(Problem requirements): Please copy word for word the listing lines, starting with the line that contains "Rendered at 1241 by 1754 pixels." and going on through the line that contains "picture [118, 19, 1157, 702]".

(Extracted data):
--------------------

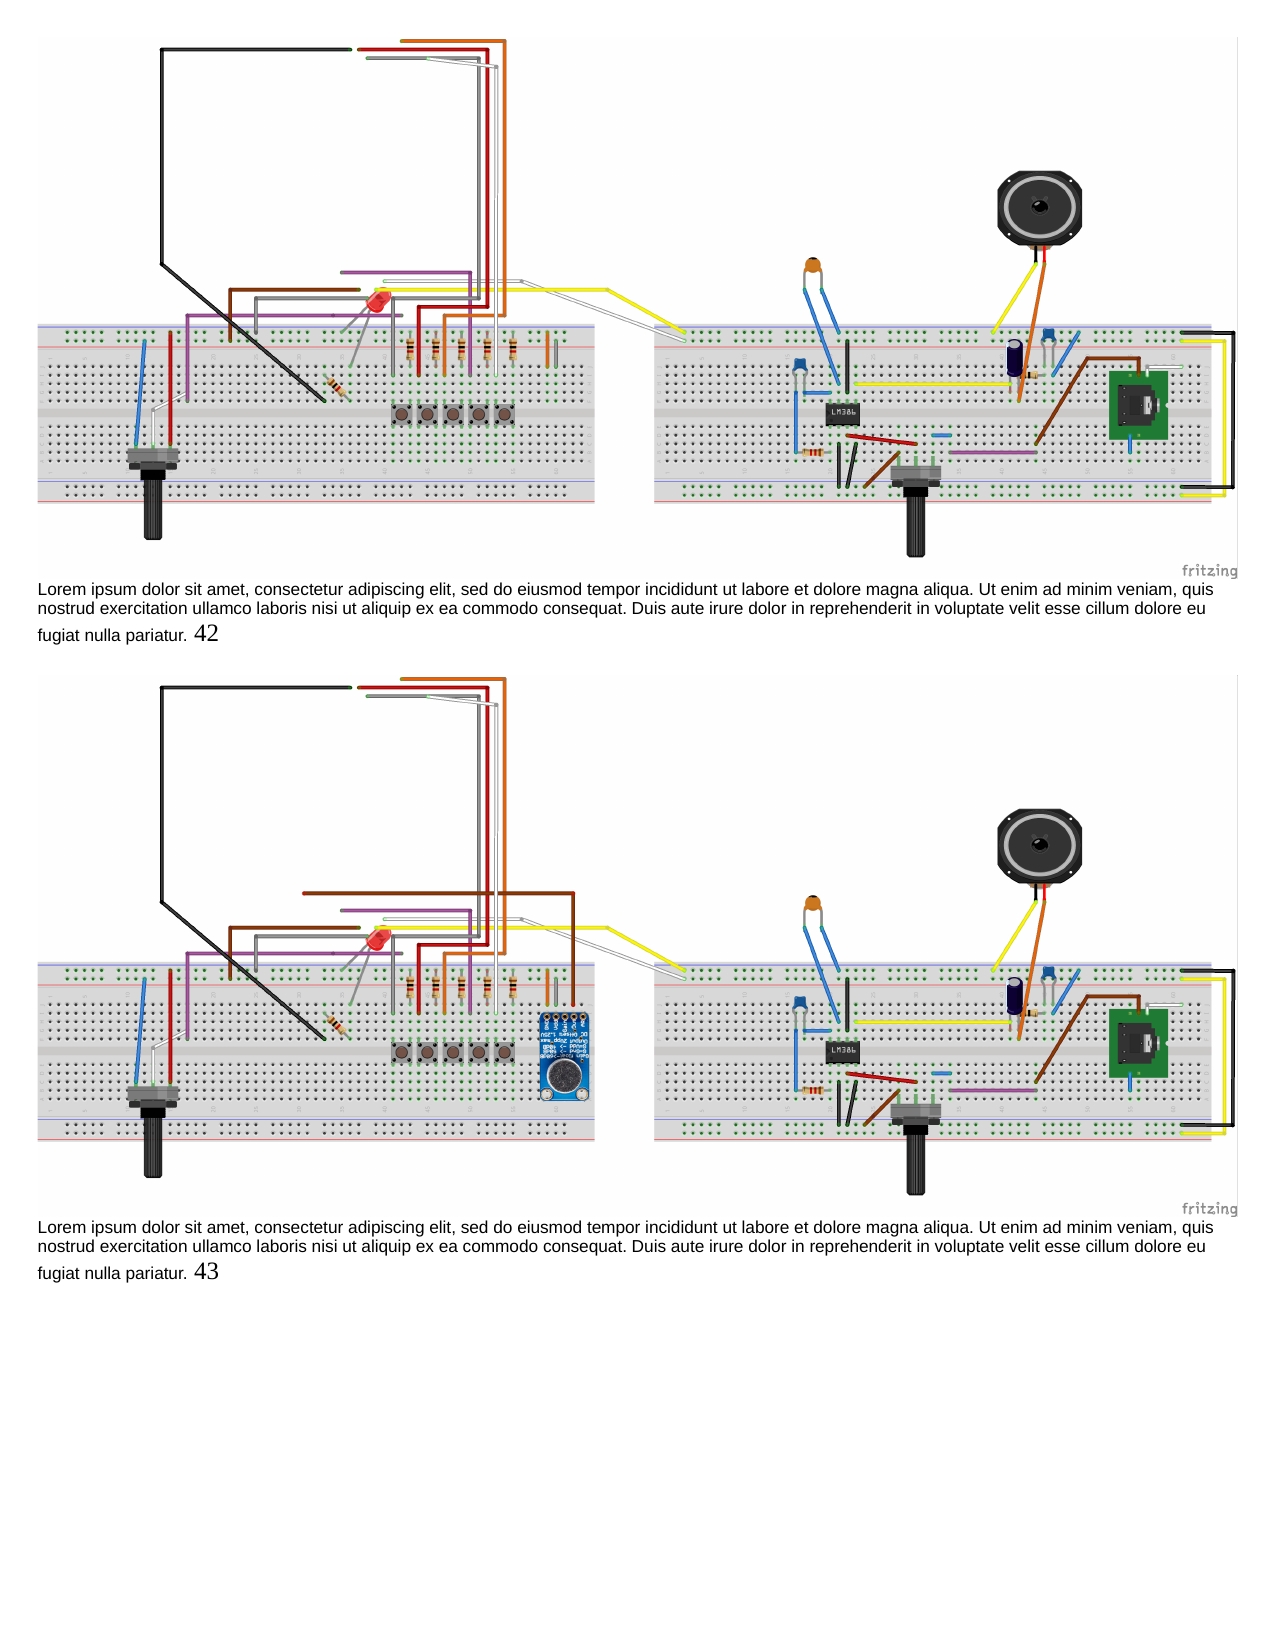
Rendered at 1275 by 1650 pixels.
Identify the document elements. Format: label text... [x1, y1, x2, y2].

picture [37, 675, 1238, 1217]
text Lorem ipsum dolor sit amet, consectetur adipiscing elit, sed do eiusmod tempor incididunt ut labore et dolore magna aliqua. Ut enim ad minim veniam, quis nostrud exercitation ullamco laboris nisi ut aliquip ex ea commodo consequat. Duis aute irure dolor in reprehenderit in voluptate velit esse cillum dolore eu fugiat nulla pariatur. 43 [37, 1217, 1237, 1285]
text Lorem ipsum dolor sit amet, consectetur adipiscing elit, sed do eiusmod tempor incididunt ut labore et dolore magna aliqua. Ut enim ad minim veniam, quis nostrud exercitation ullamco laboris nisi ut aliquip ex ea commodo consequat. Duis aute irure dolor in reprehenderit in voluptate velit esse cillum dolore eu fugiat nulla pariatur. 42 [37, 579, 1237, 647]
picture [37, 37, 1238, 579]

--------------------

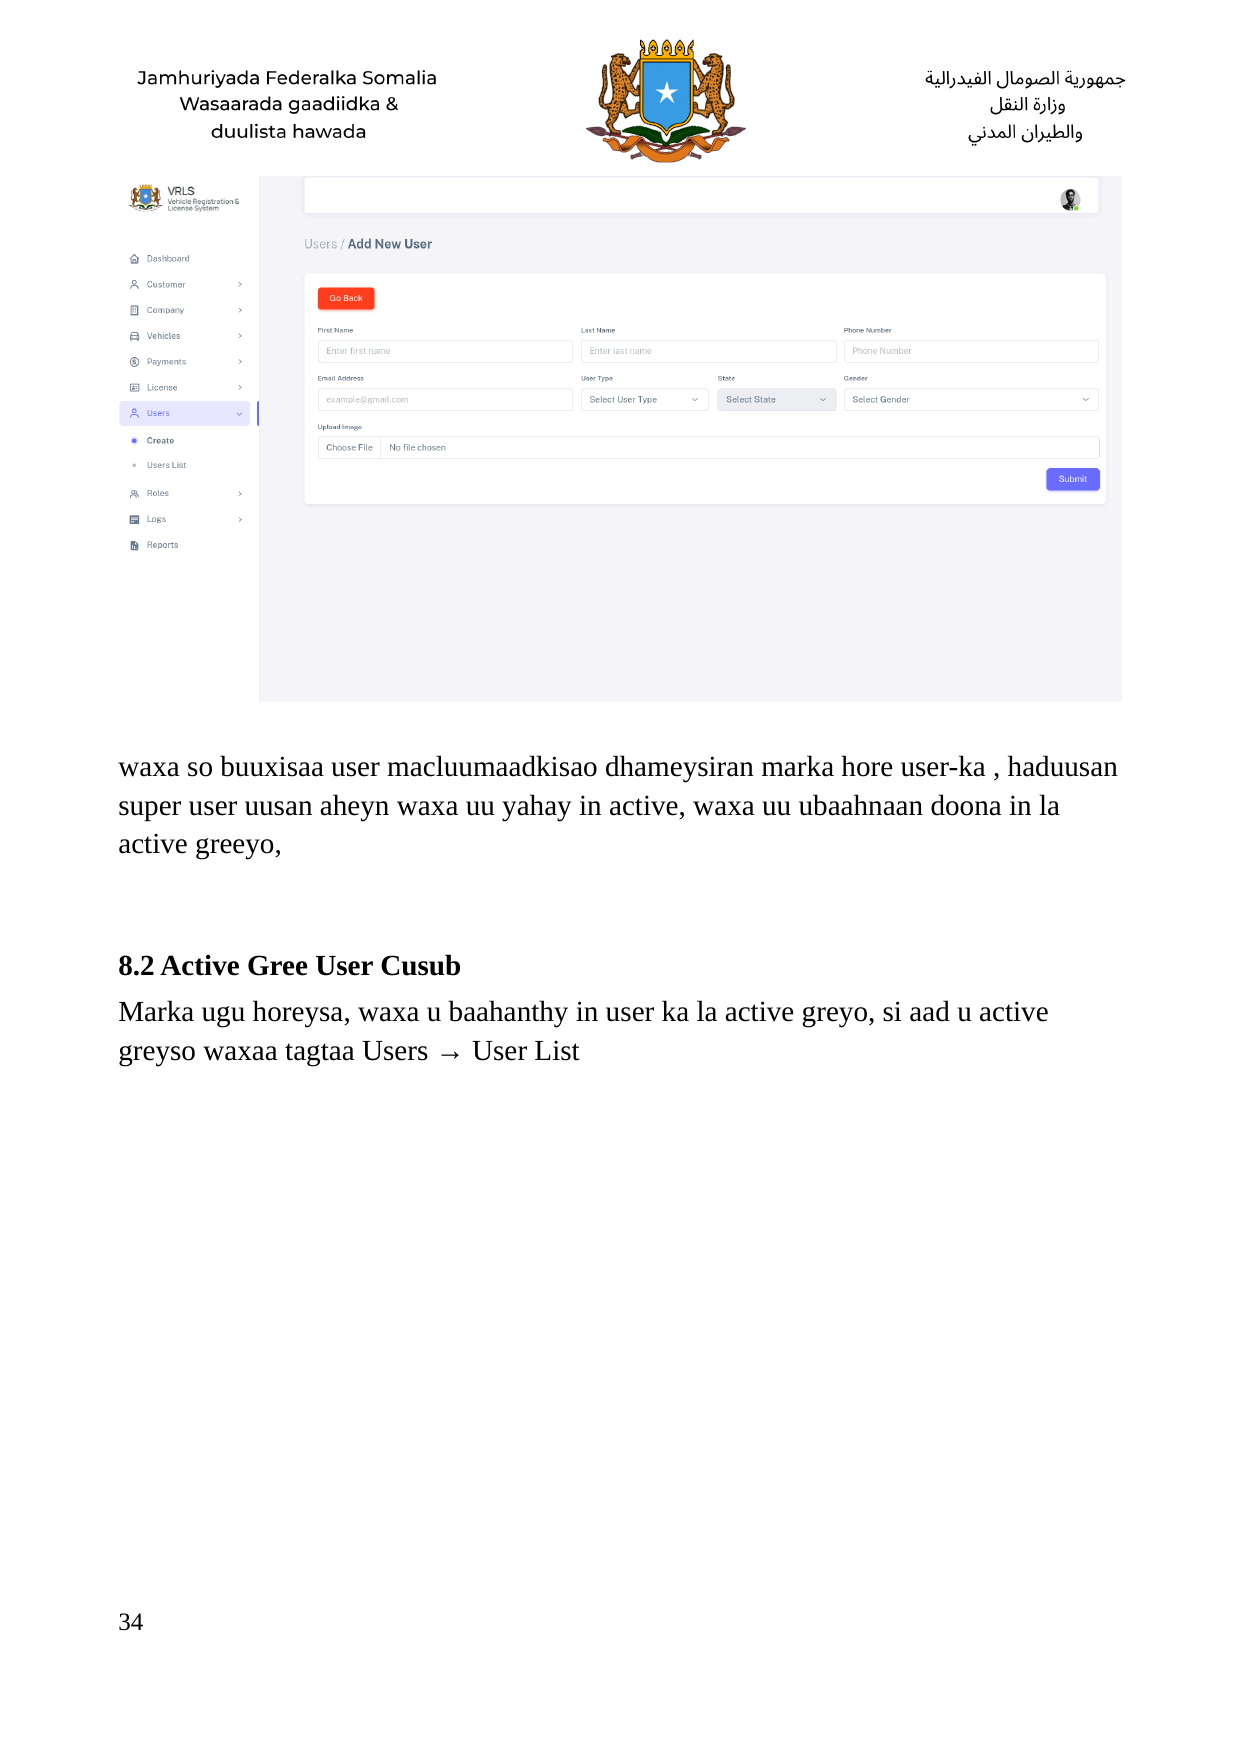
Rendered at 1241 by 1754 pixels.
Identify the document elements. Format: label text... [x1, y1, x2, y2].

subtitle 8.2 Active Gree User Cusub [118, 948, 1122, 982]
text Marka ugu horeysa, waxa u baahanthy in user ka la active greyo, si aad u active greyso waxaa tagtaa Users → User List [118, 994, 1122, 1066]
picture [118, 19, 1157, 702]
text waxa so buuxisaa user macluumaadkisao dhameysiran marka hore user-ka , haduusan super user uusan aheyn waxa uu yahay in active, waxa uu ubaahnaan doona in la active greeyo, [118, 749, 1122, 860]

--------------------

(Reply to the task):
Rendered at 1241 by 1754 pixels.
Identify the document elements. Format: label text... [x1, y1, x2, y2].

subtitle 8.2 Active Gree User Cusub [118, 948, 1122, 982]
text Marka ugu horeysa, waxa u baahanthy in user ka la active greyo, si aad u active greyso waxaa tagtaa Users → User List [118, 994, 1122, 1066]
picture [118, 19, 1157, 702]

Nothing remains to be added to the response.